***** DATA UNDER STUDY
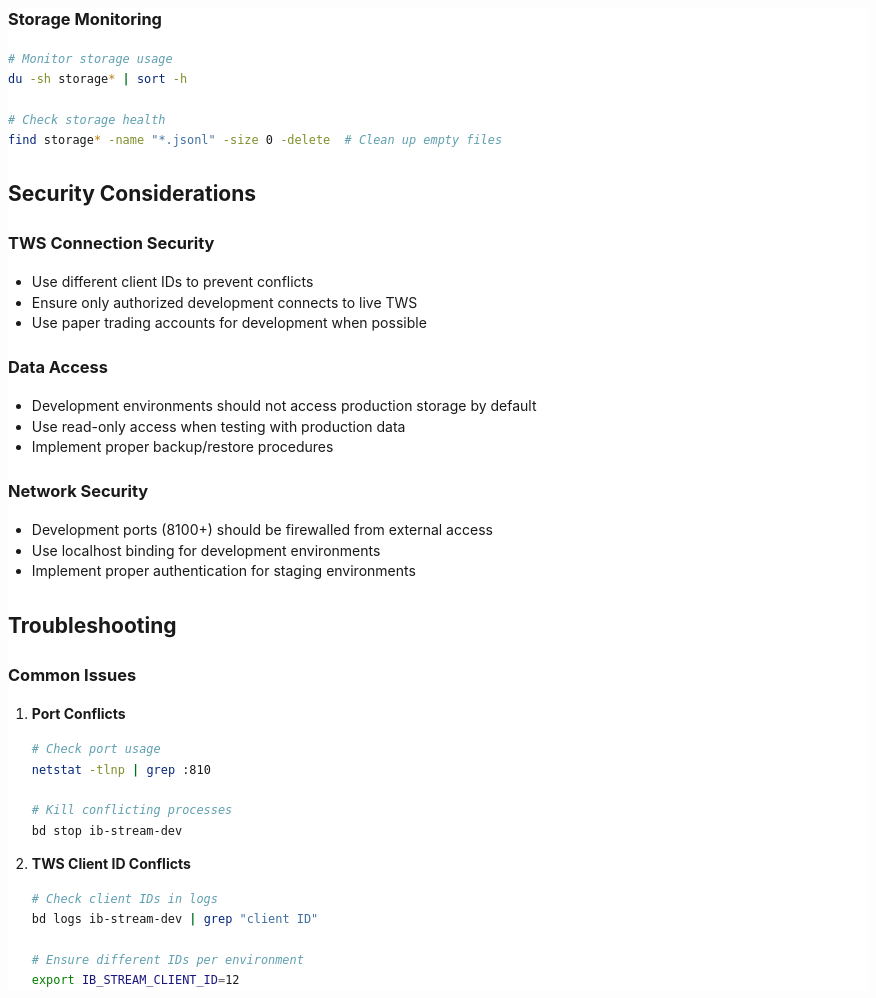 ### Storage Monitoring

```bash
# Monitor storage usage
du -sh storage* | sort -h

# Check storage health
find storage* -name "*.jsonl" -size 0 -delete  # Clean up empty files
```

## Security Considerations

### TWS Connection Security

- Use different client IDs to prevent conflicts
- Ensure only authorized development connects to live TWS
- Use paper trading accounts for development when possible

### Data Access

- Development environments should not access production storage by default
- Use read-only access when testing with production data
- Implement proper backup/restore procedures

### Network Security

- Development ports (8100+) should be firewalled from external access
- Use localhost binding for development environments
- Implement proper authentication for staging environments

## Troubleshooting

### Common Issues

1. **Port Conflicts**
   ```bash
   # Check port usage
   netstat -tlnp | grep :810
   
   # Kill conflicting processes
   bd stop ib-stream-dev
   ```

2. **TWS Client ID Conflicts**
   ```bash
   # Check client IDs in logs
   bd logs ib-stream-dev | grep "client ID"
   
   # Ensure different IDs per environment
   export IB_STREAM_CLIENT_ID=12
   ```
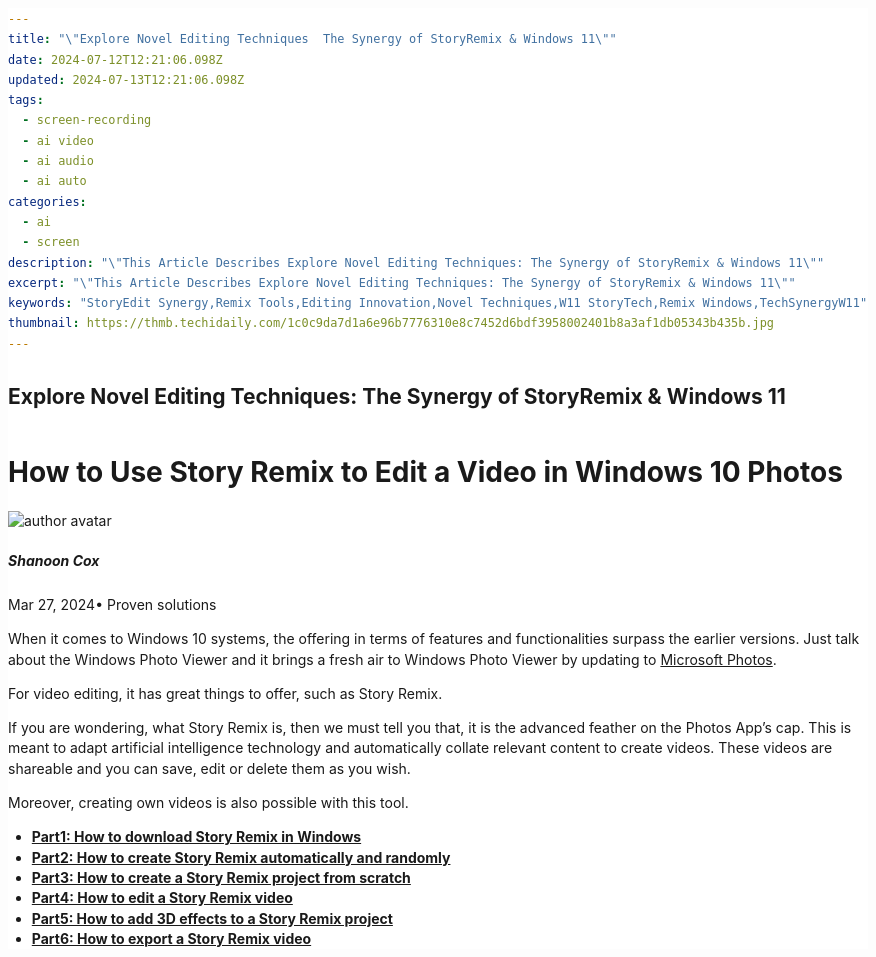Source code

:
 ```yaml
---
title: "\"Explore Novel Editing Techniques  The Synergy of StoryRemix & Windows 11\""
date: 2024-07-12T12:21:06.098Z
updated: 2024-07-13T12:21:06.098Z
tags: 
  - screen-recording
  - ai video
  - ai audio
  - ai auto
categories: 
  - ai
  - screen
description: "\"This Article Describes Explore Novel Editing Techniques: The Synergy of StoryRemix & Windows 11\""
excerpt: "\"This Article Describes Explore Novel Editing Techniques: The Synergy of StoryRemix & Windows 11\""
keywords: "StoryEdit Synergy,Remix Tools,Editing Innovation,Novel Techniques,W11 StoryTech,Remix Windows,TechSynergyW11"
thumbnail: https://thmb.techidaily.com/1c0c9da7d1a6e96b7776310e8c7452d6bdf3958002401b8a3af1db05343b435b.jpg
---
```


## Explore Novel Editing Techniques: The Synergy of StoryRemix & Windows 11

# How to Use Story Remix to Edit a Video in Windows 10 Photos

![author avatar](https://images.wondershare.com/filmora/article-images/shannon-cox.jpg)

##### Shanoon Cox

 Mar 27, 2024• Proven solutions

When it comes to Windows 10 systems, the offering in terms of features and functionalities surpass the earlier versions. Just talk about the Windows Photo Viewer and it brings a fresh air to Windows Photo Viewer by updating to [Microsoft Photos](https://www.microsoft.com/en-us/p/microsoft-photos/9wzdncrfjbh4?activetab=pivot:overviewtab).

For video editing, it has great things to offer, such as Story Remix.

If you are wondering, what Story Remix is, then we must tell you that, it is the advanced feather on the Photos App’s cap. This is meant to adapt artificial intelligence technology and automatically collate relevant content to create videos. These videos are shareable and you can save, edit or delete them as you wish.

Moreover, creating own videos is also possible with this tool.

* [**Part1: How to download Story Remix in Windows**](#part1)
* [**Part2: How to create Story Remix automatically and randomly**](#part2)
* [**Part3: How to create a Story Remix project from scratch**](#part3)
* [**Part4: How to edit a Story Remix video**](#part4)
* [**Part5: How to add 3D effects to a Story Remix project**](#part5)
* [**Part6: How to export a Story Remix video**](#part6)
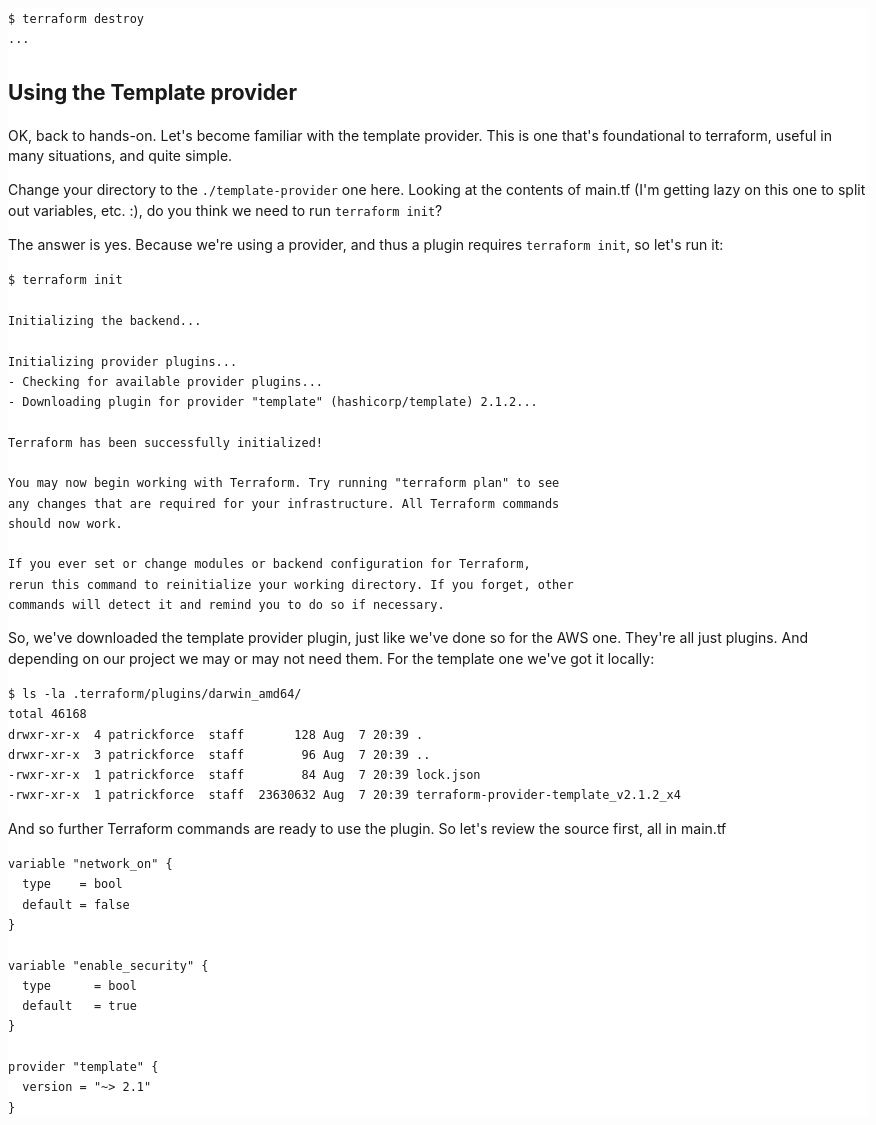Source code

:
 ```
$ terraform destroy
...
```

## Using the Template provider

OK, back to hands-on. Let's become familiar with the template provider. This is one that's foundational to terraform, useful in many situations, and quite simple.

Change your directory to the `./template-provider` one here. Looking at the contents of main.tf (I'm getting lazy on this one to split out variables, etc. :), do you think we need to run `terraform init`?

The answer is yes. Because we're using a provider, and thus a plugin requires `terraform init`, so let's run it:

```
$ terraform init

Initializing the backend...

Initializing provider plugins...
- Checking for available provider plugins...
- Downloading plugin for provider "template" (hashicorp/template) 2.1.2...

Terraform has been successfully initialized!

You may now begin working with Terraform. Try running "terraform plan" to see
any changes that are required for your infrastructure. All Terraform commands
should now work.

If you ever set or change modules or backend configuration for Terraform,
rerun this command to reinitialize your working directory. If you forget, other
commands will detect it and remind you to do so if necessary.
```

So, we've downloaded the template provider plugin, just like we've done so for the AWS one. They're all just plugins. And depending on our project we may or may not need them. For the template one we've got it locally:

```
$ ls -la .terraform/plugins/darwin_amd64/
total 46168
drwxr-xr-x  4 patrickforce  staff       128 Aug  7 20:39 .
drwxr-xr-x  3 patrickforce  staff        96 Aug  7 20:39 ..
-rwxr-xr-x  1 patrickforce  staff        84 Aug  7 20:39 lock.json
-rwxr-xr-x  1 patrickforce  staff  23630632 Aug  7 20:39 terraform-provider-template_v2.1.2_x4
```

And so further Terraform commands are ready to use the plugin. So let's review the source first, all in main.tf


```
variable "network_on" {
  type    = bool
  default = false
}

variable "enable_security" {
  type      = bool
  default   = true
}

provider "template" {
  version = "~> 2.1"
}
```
**********
***** DATA UNDER STUDY
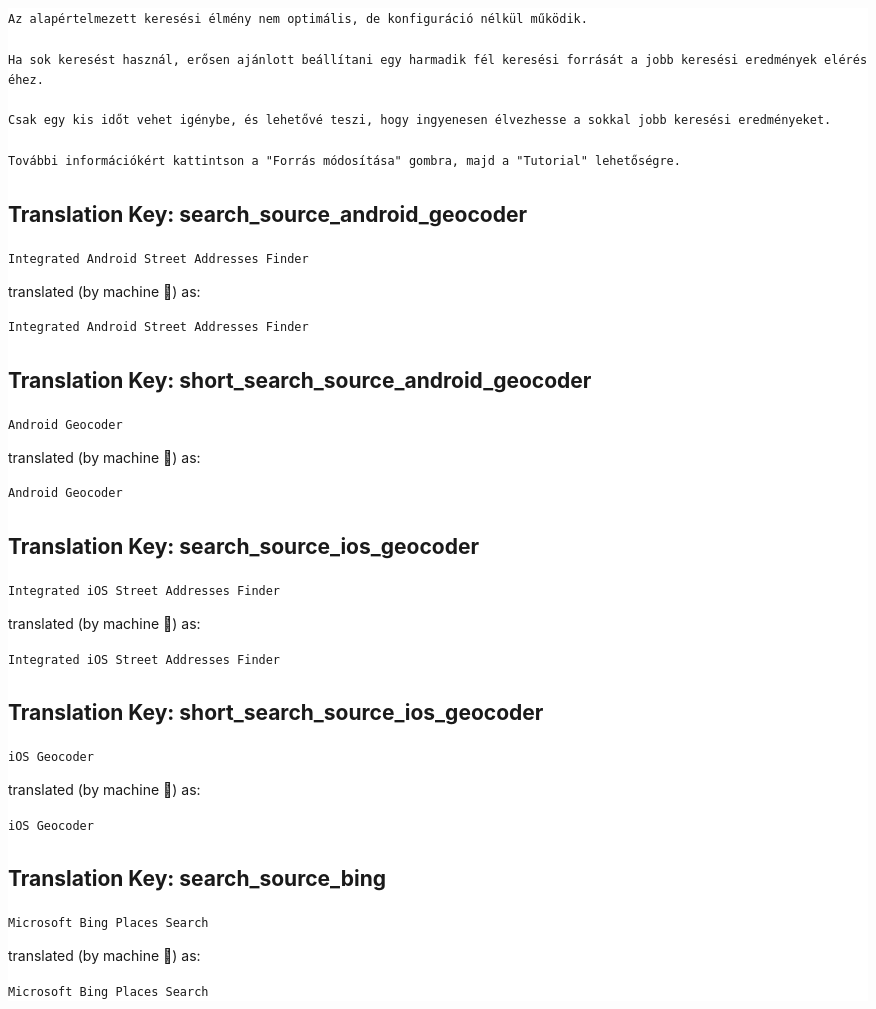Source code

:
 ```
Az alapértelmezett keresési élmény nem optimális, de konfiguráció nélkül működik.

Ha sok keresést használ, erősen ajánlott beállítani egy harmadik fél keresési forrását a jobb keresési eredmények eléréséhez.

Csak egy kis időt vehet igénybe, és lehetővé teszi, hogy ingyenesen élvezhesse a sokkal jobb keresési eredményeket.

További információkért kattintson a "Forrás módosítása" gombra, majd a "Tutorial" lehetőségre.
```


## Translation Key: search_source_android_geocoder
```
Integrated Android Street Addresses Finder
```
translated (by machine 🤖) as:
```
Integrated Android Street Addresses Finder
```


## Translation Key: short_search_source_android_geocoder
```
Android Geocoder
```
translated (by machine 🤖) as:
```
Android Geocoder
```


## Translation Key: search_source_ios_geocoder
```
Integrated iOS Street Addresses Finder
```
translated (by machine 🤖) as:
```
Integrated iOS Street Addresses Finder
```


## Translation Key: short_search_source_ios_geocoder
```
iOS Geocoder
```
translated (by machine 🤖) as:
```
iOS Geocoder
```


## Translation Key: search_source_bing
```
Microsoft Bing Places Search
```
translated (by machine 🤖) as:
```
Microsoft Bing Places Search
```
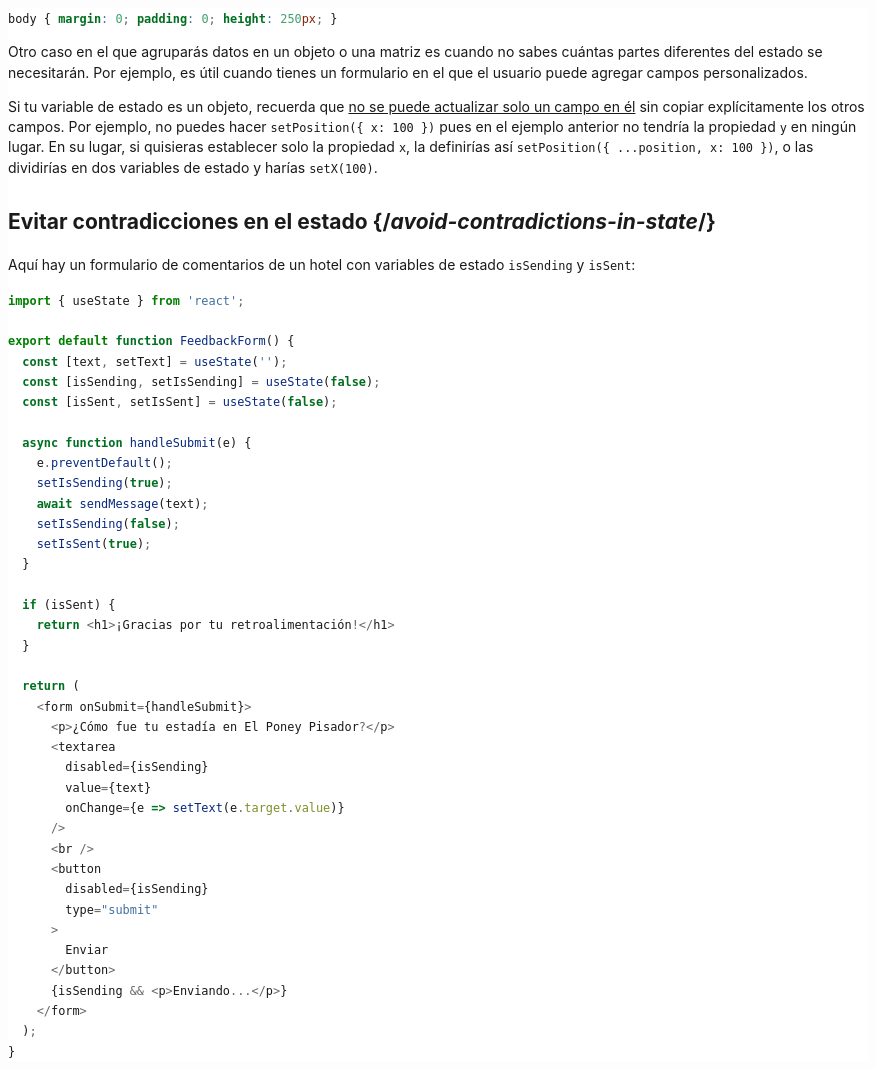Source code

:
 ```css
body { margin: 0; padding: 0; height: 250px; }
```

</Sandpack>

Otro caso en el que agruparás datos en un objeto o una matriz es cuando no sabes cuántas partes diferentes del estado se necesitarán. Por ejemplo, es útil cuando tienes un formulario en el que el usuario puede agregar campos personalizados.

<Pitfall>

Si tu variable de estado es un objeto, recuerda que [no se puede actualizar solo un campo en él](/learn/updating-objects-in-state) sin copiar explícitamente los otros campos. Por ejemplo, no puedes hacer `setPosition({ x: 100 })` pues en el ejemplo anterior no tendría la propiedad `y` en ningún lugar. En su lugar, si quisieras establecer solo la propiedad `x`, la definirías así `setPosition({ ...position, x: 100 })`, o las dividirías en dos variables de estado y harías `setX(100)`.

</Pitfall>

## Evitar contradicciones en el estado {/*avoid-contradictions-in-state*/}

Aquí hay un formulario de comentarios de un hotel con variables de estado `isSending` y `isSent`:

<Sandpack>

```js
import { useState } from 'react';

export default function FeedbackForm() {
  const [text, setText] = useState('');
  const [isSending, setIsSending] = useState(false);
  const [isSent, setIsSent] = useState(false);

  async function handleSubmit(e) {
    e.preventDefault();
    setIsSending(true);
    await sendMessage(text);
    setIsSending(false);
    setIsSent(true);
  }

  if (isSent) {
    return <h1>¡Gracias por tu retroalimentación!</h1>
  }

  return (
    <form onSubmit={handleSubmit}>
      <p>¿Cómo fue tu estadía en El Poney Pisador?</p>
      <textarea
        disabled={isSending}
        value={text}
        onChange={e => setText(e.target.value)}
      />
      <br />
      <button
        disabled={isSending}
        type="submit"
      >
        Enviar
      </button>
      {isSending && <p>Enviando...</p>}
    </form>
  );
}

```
**********
***** DATA UNDER STUDY
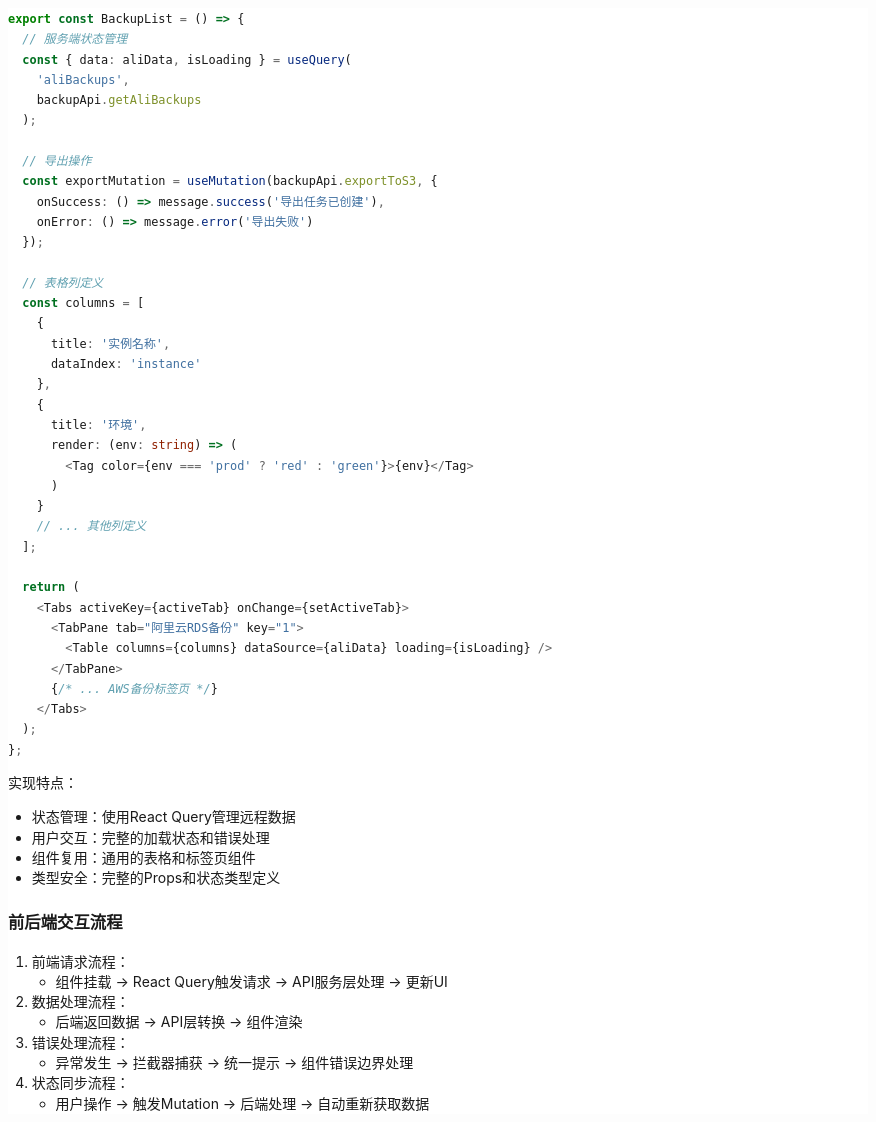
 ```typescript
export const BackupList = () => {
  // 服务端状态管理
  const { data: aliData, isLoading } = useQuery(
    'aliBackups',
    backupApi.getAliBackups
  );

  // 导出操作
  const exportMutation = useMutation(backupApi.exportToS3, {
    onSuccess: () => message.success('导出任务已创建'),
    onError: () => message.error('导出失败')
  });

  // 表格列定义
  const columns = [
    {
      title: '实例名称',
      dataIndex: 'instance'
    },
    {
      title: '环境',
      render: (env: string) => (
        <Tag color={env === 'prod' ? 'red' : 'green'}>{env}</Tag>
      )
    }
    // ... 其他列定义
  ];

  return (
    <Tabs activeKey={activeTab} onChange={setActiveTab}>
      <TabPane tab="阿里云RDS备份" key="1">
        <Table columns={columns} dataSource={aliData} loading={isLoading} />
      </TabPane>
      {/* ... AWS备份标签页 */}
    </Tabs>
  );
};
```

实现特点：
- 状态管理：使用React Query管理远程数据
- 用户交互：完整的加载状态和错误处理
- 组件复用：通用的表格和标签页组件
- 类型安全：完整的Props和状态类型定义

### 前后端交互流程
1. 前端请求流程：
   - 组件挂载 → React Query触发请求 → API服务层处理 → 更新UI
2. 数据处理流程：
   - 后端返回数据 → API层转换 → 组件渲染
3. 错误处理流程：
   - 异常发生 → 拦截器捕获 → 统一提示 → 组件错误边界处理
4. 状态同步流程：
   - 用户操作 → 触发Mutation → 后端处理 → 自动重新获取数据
**********
TASK GOAL>
The word "possible" may appear in several lines of the data; count those lines and give only the number.

ANSWER SPACE>
2